### Work request
After reading the entries below, report how many lines have the string "Table" in them, giving the number alone.

### Saved entries
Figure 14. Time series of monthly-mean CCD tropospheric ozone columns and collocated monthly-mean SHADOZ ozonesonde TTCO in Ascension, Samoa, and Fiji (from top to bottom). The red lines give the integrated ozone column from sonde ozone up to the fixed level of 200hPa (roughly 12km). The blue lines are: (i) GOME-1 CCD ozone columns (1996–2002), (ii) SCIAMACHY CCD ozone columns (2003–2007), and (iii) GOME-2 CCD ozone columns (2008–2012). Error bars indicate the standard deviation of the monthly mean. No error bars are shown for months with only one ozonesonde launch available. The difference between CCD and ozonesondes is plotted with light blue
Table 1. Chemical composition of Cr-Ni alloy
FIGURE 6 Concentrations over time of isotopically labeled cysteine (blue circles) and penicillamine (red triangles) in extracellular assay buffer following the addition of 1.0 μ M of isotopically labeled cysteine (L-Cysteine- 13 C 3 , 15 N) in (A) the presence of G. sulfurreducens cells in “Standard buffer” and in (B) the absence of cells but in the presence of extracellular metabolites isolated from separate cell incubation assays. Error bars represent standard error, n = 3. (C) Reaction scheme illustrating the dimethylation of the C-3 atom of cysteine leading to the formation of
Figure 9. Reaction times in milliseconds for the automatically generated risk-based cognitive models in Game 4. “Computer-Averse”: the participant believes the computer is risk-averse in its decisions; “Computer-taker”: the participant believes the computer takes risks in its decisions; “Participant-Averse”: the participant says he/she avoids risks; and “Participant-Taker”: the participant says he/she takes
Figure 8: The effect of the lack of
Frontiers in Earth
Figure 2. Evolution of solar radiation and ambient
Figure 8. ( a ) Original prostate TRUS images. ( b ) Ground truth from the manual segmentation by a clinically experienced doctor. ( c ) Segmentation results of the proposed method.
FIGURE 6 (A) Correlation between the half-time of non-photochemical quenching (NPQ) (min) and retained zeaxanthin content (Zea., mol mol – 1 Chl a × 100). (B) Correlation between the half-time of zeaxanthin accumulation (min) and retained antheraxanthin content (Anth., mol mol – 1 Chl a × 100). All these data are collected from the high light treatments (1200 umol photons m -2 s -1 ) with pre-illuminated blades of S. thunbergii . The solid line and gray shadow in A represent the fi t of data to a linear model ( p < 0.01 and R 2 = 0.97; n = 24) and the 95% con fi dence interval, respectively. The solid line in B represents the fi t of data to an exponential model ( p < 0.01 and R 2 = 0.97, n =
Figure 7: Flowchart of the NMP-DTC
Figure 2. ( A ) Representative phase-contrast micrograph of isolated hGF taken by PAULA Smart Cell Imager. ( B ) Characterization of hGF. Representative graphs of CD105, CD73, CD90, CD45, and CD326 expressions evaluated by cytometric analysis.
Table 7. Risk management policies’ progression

### Output for this task
2